Market Report: FOMC hits PM prices

Oct 30, 2015·Alasdair Macleod

Chart 1 30102015

Besides a mid-week rally that took gold up to $1181 and silver to $16.38, gold and silver had a disappointing week, ending down on balance at close of play last night (Thursday) at $1147 and $15.60 respectively.

Prices in early European trade this morning were marginally firmer.

The kybosh was a reaction to the FOMC interest rate decision (no change) and the Fed's statement that went with it. The statement was the usual non-committal language, waffling around unemployment rates (which we know to be misleading) and inflation, which the committee expects to pick up as the economy recovers. What recovery?

The day after this statement, the Bureau of Economic Affairs announced that preliminary Q3 GDP grew at a disappointing annualised 1.49%. The fall in inventories was part of the problem, but 30% of the growth came from healthcare, boosted by government spending. Without the boost from healthcare the figure would have been truly dire. This goes counter to the Panglossian FOMC statement of the day before about their confidence in economic recovery.

It may be more accurate to suggest that the FOMC was emboldened by the recovery in stock markets since the end of September, with the S&P 500 rising 10%. Furthermore, European bond yields have fallen and Mario Draghi at the ECB is dropping heavy hints over more money-printing. Presumably, the FOMC's view is that reflation is occurring in other major markets, which should help the global economy recover without further easing by the Fed.

It all added up to an opportunity for bullion banks and swap dealers short of gold and silver to mark prices down heavily. The buying on Wednesday morning was in a time-zone that suggested Middle-Eastern interest, so it would have been midnight in the Gulf when the FOMC statement was released.
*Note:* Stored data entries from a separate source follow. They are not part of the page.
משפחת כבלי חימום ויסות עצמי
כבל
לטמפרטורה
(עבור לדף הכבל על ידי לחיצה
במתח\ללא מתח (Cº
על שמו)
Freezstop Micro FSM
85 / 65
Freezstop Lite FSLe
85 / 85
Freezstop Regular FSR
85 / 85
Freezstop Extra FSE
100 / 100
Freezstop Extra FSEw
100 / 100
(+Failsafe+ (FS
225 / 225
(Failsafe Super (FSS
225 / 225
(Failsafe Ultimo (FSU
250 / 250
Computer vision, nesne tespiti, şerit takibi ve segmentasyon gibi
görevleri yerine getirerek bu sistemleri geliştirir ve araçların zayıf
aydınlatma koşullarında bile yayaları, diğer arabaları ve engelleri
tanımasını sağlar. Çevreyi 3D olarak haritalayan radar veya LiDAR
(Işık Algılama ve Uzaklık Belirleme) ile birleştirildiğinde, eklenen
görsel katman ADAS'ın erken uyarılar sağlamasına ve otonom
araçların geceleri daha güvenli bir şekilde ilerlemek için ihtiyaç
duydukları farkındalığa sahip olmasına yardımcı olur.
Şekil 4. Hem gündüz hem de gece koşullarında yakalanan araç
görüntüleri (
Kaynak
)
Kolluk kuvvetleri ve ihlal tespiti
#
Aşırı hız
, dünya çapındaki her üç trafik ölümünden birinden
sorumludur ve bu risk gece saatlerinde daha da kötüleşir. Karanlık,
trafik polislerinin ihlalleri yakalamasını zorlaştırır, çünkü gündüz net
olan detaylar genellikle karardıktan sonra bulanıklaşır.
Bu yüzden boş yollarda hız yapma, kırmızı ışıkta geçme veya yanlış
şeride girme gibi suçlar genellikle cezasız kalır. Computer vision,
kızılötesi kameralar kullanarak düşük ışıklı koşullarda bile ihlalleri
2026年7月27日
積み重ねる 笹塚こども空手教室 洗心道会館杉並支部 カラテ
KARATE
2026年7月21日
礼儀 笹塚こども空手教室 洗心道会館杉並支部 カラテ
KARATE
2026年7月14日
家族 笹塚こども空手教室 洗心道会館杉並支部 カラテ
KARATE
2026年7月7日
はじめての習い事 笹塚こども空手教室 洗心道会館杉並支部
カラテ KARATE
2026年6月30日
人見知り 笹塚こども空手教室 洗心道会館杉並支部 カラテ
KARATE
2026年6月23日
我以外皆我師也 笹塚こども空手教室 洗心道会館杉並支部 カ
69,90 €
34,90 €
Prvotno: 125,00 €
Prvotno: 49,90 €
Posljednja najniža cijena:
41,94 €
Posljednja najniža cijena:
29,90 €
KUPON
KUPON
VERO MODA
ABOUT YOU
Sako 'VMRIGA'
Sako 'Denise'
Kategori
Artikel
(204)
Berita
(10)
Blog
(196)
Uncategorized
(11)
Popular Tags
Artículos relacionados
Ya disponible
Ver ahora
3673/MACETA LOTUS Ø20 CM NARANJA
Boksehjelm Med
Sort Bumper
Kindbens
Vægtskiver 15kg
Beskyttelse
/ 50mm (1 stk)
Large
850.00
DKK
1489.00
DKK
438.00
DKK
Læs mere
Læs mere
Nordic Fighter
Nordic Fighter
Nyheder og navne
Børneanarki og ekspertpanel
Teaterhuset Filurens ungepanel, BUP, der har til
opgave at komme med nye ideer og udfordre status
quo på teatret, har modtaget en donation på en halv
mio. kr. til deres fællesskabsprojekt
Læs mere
It behoves us to look at the underlying technical position in the futures market. The commercials which manage prices are the US bullion banks and the swaps. The next chart illustrates how short the swap dealers had become in supplying Comex contracts to speculative buyers.

Chart 2 30102015

On 4th August the swap dealers on Comex (mostly non-US bullion banks and professional dealers) were net long 24,583 contracts, a record since 2006. Since then the gold price has rallied, and the swaps supplied contracts, mostly to hedge funds in the Managed Money category, which were net short to a record degree. Their net position is shown next.

Chart 3 30102015

The hedge funds were first squeezed on their bear positions, and then went long, leaving the swaps short by over 60,000 contracts. This is about average on an historical basis, but it is clear that the swaps (as well as the American bullion banks) have an incentive to mark prices down to trigger stops on hedge fund long positions.
That is what happened between Wednesday, following the FOMC statement, through to last night. Gold was marked down from $1182 to $1147, worth nearly $200 million to the swap dealers. They will expect to continue to mark prices down against the hedge funds until they detect the hedge funds going short, or demand for physical drives prices into backwardation.
This illustrates is why it is so dangerous to speculate in these markets. It also illustrates how the gold market is managed solely for profit by banks, instead of reflecting genuine supply and demand.

Next week

Monday

Japan: Vehicle Sales.
Eurozone: Flash Manufacturing PMI.
UK: CIPS/Markit Manufacturing PMI.
US: Final Manufacturing PMI, Construction Spending, ISM Manufacturing.

Tuesday

UK: CIPS/Market Construction PMI.
US: Factory Orders, IBD Consumer Optimism

Wednesday

Eurozone: Composite PMI, Services PMI, PPI.
UK: CIPS/Markit Services PMI.
US: ADP Employment Survey, Trade Balance, ISM Non-Manufacturing.

Thursday

UK: Halifax House Price Index, BoE Interest Rate Decision.
Eurozone: Retail Trade.
US: Initial Claims, Non-Farm Productivity, Unit Labour Costs.

Friday

Japan: Leading Indicator.
UK: Industrial Production, Trade Balance.
US: Non-Farm Payrolls, Unemployment, Consumer Credit.